What the exercise asks:
Scan the material below for the string "excitatory", and copy every line where it shows up.

Exercise data:
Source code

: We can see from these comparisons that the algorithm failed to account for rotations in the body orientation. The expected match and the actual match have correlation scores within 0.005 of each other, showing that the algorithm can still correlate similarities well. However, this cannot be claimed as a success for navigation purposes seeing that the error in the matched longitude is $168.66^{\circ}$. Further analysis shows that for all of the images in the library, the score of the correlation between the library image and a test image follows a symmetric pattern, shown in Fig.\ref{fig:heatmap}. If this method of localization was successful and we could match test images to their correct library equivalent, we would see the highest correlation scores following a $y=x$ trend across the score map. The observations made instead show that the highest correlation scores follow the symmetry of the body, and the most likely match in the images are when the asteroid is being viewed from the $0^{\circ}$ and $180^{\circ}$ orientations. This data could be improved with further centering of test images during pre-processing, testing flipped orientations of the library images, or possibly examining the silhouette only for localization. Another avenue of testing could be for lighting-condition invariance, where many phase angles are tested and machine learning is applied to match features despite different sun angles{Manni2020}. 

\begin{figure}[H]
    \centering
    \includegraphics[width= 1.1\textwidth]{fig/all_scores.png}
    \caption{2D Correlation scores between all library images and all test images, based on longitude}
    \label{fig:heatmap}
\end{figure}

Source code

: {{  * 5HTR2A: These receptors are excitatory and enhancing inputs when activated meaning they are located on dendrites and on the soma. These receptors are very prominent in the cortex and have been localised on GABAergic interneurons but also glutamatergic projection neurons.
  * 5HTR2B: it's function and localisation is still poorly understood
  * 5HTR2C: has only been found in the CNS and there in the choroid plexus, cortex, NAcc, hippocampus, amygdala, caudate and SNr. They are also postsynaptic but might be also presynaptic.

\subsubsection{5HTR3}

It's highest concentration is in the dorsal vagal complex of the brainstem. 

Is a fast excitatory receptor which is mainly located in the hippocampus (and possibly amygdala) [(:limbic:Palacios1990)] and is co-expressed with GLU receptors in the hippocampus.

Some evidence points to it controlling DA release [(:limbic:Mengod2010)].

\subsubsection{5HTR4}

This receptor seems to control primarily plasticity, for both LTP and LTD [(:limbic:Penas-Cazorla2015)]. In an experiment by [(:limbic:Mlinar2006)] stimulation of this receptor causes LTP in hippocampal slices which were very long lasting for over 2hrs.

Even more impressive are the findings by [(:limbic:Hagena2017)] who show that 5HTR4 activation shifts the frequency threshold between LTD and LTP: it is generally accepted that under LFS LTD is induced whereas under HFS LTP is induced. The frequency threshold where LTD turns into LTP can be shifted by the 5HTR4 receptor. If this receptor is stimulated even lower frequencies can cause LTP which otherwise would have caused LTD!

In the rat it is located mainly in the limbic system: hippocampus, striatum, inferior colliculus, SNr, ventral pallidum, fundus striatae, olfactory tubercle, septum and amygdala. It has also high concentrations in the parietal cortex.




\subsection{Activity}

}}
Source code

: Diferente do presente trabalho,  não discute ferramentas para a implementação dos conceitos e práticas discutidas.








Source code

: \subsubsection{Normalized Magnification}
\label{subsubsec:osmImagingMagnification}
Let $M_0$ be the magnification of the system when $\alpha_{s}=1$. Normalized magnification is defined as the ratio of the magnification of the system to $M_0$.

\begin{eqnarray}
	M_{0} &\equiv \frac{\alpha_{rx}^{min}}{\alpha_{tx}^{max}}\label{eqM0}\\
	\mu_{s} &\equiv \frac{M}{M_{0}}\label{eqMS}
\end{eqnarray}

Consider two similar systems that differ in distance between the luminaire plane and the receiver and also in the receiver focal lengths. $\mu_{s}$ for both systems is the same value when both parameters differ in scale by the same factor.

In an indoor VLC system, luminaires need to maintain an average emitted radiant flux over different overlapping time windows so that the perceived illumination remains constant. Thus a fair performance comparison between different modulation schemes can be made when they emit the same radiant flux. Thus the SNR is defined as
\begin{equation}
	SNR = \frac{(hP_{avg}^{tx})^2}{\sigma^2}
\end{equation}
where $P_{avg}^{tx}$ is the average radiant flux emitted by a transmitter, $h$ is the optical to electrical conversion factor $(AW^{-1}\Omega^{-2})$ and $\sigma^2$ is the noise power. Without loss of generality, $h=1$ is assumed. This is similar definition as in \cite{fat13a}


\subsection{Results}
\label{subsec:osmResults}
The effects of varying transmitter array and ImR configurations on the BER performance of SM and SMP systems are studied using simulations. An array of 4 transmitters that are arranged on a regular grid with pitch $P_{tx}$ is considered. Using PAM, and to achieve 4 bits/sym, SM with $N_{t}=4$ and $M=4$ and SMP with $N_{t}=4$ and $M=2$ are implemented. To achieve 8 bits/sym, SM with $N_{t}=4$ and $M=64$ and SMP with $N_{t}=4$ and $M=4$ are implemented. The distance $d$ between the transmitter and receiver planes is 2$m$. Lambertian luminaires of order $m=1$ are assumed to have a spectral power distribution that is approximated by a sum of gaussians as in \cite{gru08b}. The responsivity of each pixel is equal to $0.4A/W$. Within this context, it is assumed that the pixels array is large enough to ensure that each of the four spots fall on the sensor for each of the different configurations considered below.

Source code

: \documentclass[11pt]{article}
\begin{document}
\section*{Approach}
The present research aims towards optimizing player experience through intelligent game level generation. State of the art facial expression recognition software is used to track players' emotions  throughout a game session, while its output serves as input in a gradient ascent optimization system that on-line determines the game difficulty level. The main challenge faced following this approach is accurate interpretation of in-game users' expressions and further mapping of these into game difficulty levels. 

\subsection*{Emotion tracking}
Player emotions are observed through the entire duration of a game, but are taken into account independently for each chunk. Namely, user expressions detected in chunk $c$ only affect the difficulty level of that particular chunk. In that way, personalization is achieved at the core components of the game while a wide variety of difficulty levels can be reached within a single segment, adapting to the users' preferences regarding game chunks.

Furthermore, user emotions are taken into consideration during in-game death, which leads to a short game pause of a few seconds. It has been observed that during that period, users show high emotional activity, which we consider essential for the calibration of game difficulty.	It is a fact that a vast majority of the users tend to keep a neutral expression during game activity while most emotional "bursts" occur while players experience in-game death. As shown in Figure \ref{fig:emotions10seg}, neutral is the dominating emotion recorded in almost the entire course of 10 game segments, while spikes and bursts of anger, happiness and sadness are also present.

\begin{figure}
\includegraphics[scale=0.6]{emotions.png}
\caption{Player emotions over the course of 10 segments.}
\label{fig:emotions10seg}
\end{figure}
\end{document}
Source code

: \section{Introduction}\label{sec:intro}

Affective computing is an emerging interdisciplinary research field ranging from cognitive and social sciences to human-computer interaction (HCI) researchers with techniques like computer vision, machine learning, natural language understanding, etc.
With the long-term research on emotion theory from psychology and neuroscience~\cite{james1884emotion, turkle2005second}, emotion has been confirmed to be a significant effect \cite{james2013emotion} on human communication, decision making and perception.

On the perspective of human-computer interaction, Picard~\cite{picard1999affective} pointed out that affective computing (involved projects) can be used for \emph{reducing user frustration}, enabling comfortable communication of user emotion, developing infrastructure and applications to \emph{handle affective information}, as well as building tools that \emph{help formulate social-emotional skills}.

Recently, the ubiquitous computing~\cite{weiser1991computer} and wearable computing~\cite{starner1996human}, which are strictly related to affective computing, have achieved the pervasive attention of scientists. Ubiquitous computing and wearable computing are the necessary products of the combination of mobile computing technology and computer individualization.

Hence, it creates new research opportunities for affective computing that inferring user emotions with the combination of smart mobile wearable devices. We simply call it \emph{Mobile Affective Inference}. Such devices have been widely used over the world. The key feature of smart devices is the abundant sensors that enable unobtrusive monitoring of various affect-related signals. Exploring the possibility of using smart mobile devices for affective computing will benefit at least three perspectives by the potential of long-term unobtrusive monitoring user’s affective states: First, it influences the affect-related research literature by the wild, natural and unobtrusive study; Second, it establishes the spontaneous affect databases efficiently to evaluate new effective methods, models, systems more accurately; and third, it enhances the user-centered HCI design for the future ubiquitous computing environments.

Solution to this problem:
: {{  * 5HTR2A: These receptors are excitatory and enhancing inputs when activated meaning they are located on dendrites and on the soma. These receptors are very prominent in the cortex and have been localised on GABAergic interneurons but also glutamatergic projection neurons.
Is a fast excitatory receptor which is mainly located in the hippocampus (and possibly amygdala) [(:limbic:Palacios1990)] and is co-expressed with GLU receptors in the hippocampus.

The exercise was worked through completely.